Endpoint URL Types and Plugins
The pipeline can collect data published in a wide range of different formats, which means there is a lot of variety in the types of URLs we might add as endpoints. Broadly, however, endpoints typically fall into one of the following two categories:
- Hosted file - these will usually be URL which ends in something like
.json
or.csv
- Standards compliant web server - these will usually be identifiable by parts of the URL like
MapServer
orFeatureServer
, or sections that look like query parameters, like?service=WFS&version=1.0.0
Data formats of resources that can be processed**
- Geojson (preferred for geospatial data because this mandates Coordinate Reference System WGS84)
- CSV text files containing WKT format geometry
- PDF-A
- Shapefiles
- Excel files containing WKT format geometry (xls, xlsx, xlsm, xlsb, odf, ods, odt)
- Mapinfo
- Zip files containing Mapinfo or Shapefiles
- GML
- Geopackage
- OGC Web Feature Service
- ESRI ArcGIS REST service output in GeoJSON format
Hosted files
These can typically be added as they are with no problems. The pipeline can read most common formats and will transform them into the csv format it needs if they’re not already supplied as csv.
Web servers
Web server endpoints usually provide some flexibility around the format that data is returned in.
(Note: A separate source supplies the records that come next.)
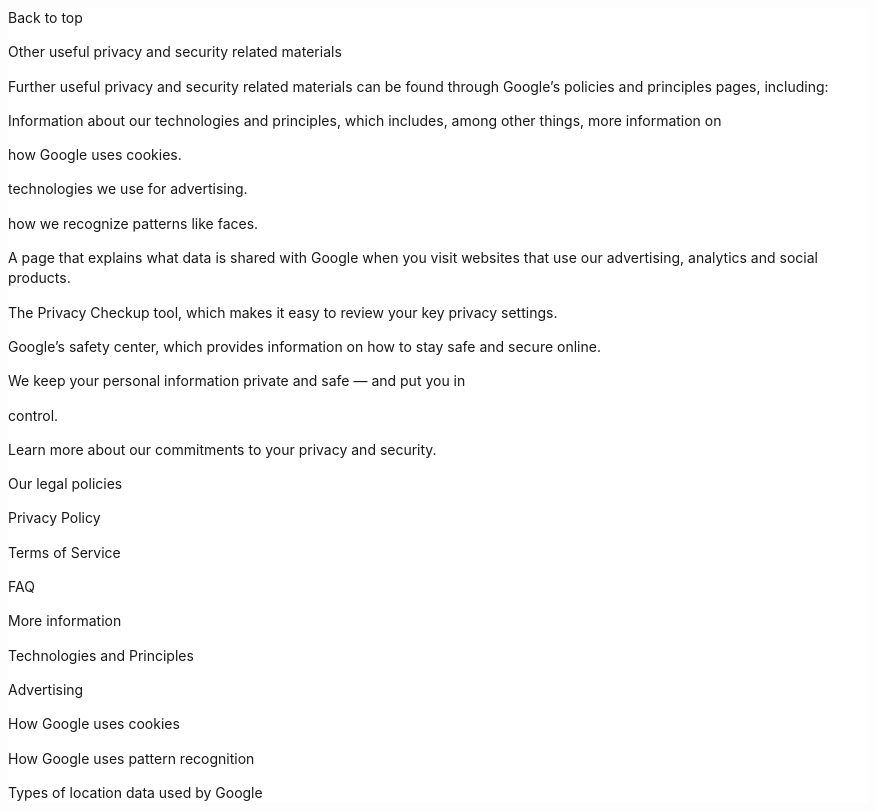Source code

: 
Back to top


Other useful privacy and security related materials


Further useful privacy and security related materials can be found through Google’s policies and principles pages, including:


Information about our technologies and principles, which includes, among other things, more information on


how Google uses cookies.


technologies we use for advertising.


how we recognize patterns like faces.


A page that explains what data is shared with Google when you visit websites that use our advertising, analytics and social products.


The Privacy Checkup tool, which makes it easy to review your key privacy settings.


Google’s safety center, which provides information on how to stay safe and secure online.


We keep your personal information private and safe — and put you in


control.


Learn more about our commitments to your privacy and security.



Our legal policies


Privacy Policy


Terms of Service


FAQ


More information


Technologies and Principles


Advertising


How Google uses cookies


How Google uses pattern recognition


Types of location data used by Google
The data provider may have shared a correctly configured URL which returns valid data, or they may have just provided a link to the server service directory, which does not itself contain data we can process.
E.g. this URL from Canterbury provides information on a number of different planning-related layers available from their ArcGIS server:
https://mapping.canterbury.gov.uk/arcgis/rest/services/External/Planning_Constraints_New/MapServer
Depending on the endpoint, it may be necessary to either edit the URL to return valid data, or use a plugin to make sure the data is processed correctly. A plugin is typically needed for an API endpoint if the collector needs to paginate (e.g. the ArcGIS API typically limits to 1,000 records per fetch) or strip unnecessary content from the response (e.g. WFS feeds can sometimes contain access timestamps which can result in a new resource being created each day the collector runs).
[!NOTE]
Wherever possible, we prefer to collect from a URL which returns data in an open standard such as geojson or WFS, instead of the ArcGIS service directory page.